My hormones after the birth of my son, years of untreated depression and not yet diagnosed arthritis, years of bullying and my life catching up on me caused me to attempt at taking my own life. I could not control my thoughts or actions, I knew I was in desperate need of help though. I felt like my mind was lost. I was lost.

When I was right smack in my own nervous break down from two major life altering arthritis diagnosis I contemplated taking my own life daily. I didn’t want to die but I also didn’t want to live a life of pain and fatigue. Death itself scared me. The escape is what I wanted. I knew I had to face my mental health issues face on and it wasn’t going to be easy or quick. Now I had physical illness to face.

Would you call someone who’s going through heavy duty pharmaceutical drugs that may or may not cause suicidal thoughts and behaviors selfish? I am sure you’ve seen the infomercials for drugs now.

I’ve had to stop a number of pharmaceuticals to treat my RA because may or may not cause suicidal thoughts and even actions. One drug I was told was the mildest, safe to get pregnant on I now have to say I am allergic to because I found myself emailing my rheumatologist at 3 am saying it was giving me suicidal thoughts and actions, my skin was also really itchy.

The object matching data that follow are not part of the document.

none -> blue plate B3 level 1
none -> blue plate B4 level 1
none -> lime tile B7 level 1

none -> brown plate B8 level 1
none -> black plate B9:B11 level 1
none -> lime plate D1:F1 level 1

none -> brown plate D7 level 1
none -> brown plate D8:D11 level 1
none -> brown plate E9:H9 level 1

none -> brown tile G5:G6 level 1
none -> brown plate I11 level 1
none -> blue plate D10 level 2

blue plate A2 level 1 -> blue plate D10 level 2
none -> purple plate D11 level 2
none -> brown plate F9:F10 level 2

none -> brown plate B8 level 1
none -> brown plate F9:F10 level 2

I was only on that drug for 3 weeks.

Sometimes I find the pain of my mental illness far more painful than my three forms of arthritis.

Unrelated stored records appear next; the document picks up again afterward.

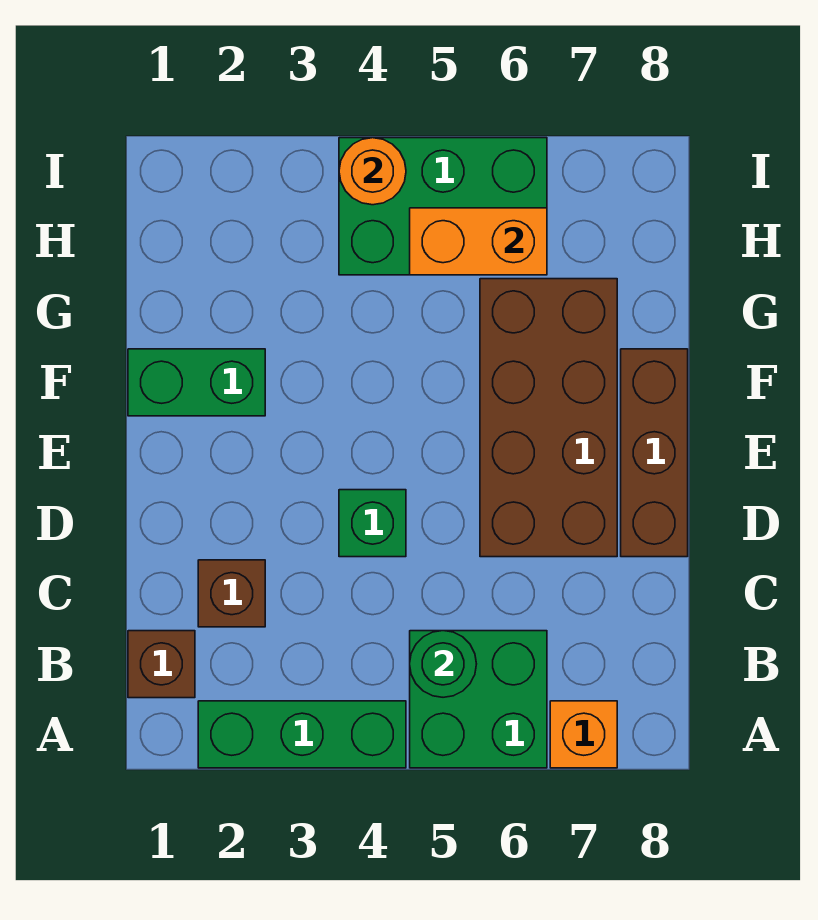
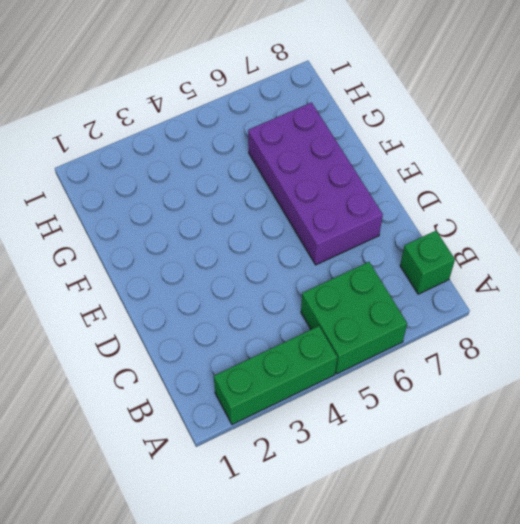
green brick B8 level 1 -> green brick D4 level 1
purple brick D6:G7 level 1 -> brown brick D6:G7 level 1
none -> orange brick A7 level 1
none -> brown brick B1 level 1
none -> brown brick C2 level 1

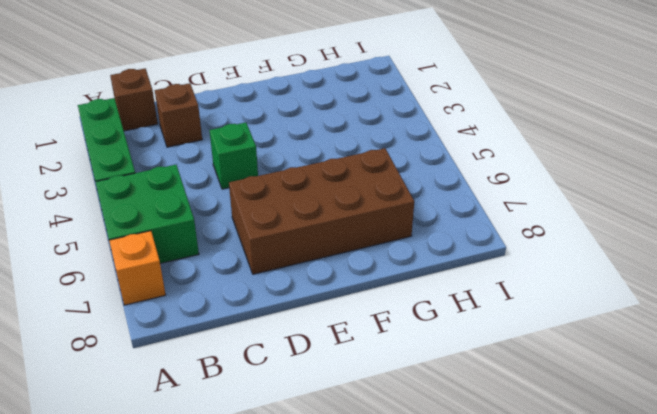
none -> brown brick D8:F8 level 1
none -> green brick F1:F2 level 1
none -> green brick H4:I6 level 1

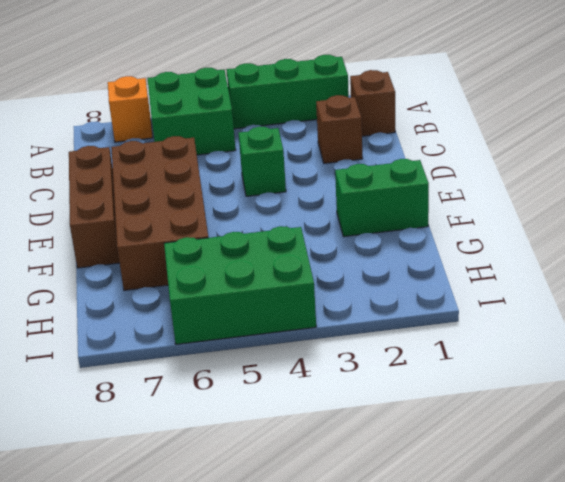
none -> green round brick B5 level 2
none -> orange brick H5:H6 level 2
none -> orange round brick I4 level 2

Would you call someone who died of cancer selfish? Who are you to judge the effect a disease has upon someone? They had a long battle with cancer, may they rest in peace now.

What about those that have had a lifelong battle with mental illness? The worst things to happen as a result of mental illness is death, whether it be someone else or their own lives. Mental Illness can cause either.

Is that to say someone who doesn’t live with a chronic illness such as arthritis shouldn’t be depressed or suicidal?


I knew depression and thoughts of suicide long before I knew arthritis. They’ve plagued me since I was a teenager. I didn’t ask for them and they scared me. I feared death, I knew I was young and had a lot of life ahead of me. But my mind kept telling me I would never be anything, no one would love me and I was worthless.

Before being diagnosed with arthritis, if I spoke about my mental health I was being dramatic but I was suffering inside. Part of that is because people will judge me more for my mental illness than what’s happening in the rest of my body. Stigmas hurt many diseases.

What about all the low self esteem issues that have been emotionally beaten into my head from previous adverse childhood experiences? I can’t control what was said or done to me that effected my brain, just like you can’t change or control all disease or injury to the rest of the body. The body needs many different types of specialized therapy, nothing to be ashamed of.

There is also a massive pressure today to succeed, be number one, be the best when we should just focus on being our best selves, not number one. Self acceptance is important to recovery and happiness.

You have the choice to stay.

You can make a difference in your life.

Is it going to be easy? No. Is it going to happen over night? In a few weeks? A month? Probably not. There’s something very rewarding knowing you overcame though, it will show you there is another tomorrow and your inner strength. That day might be another bad day but you just got past this one, the next day might be a good one.